[BRIEF 1] In the return-map discussion, rewrite the part that opens with the words containing "cpritam commented 8" and closes with "comparable with SM.", changing "radial return mapping" to "closest point projection".
[BRIEF 2]
Answer these questions about the return-map discussion:
(a) In which function could a plastic model's own custom return-map optionally be used?
(b) For what kind of plasticity does cpritam plan to override nrStep?
(c) What must be used when there are multiple plastic models?
[BRIEF 3] Summarize the return-map discussion in two sentences.

[PAGE EXTRACT]
╔══

WilkAndy commented 8 years ago

I think the only way around this is to let each plasticity model be able to perform its own custom return-map, if it is coded. I'm pretty sure the multi-surface stuff costs very little overhead, so we can leave that alone. Perhaps in ComputeMultiPlasticityStress::nrStep we can optionally use a plastic model's own custom return-map if: (1) there is only 1 plastic model; (2) the plastic model has a custom return-map actually defined. In the case of multiple plastic models, the general scheme needs to be used, and it will evidently cost cpu time.

Comments?

cpritam commented 8 years ago

Andy - Atleast for the isotropic j2 plasticity we are planning to implement the radial return mapping by overriding the nrStep. I hope that will make the computational time comparable with SM.

On Mon, Sep 14, 2015 at 4:55 AM, Andy Wilkins notifications@github.com wrote:

I think the only way around this is to let each plasticity model be able to perform its own custom return-map, if it is coded. I'm pretty sure the multi-surface stuff costs very little overhead, so we can leave that alone. Perhaps in ComputeMultiPlasticityStress::nrStep we can optionally use a plastic model's own custom return-map if: (1) there is only 1 plastic model; (2) the plastic model has a custom return-map actually defined. In the case of multiple plastic models, the general scheme needs to be used, and it will evidently cost cpu time.

╚══

[DATA EXTRACT]

╔══

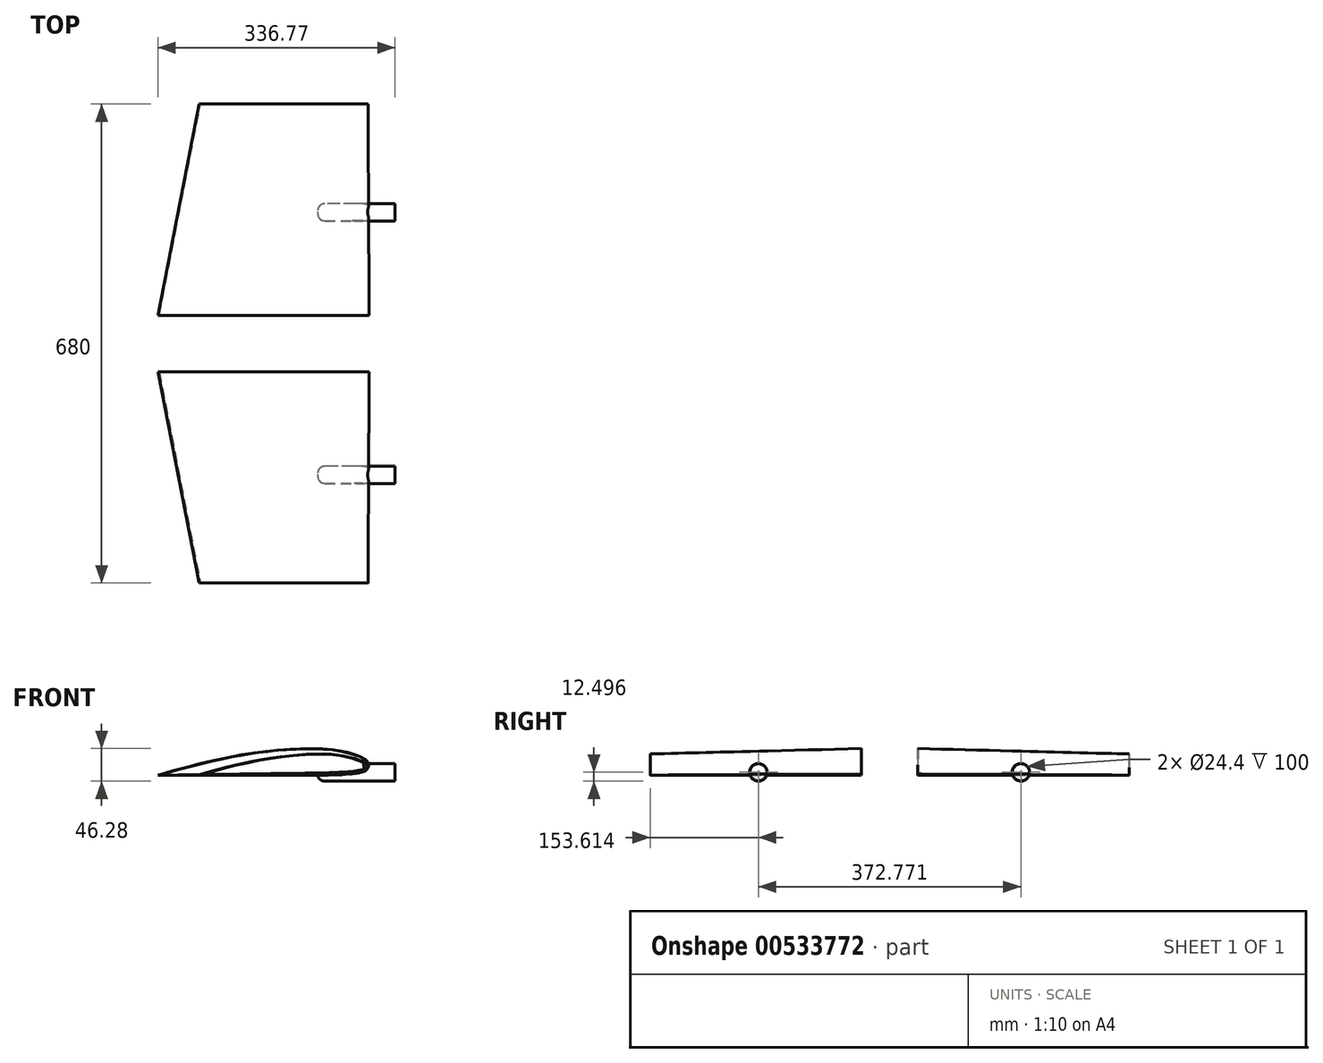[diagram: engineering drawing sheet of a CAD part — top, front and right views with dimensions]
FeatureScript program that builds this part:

╚══

[SOLUTION 1]
cpritam commented 8 years ago

Andy - Atleast for the isotropic j2 plasticity we are planning to implement the closest point projection by overriding the nrStep. I hope that will make the computational time comparable with SM.

[SOLUTION 2]
(a) ComputeMultiPlasticityStress::nrStep
(b) Isotropic j2 plasticity
(c) The general scheme

[SOLUTION 3] WilkAndy proposes that ComputeMultiPlasticityStress::nrStep optionally use a plastic model's own custom return-map when there is only one plastic model and that model defines one, with the general scheme still needed for multiple models. cpritam replies that, at least for isotropic j2 plasticity, radial return mapping will be implemented by overriding nrStep, which is hoped to make the computational time comparable with SM.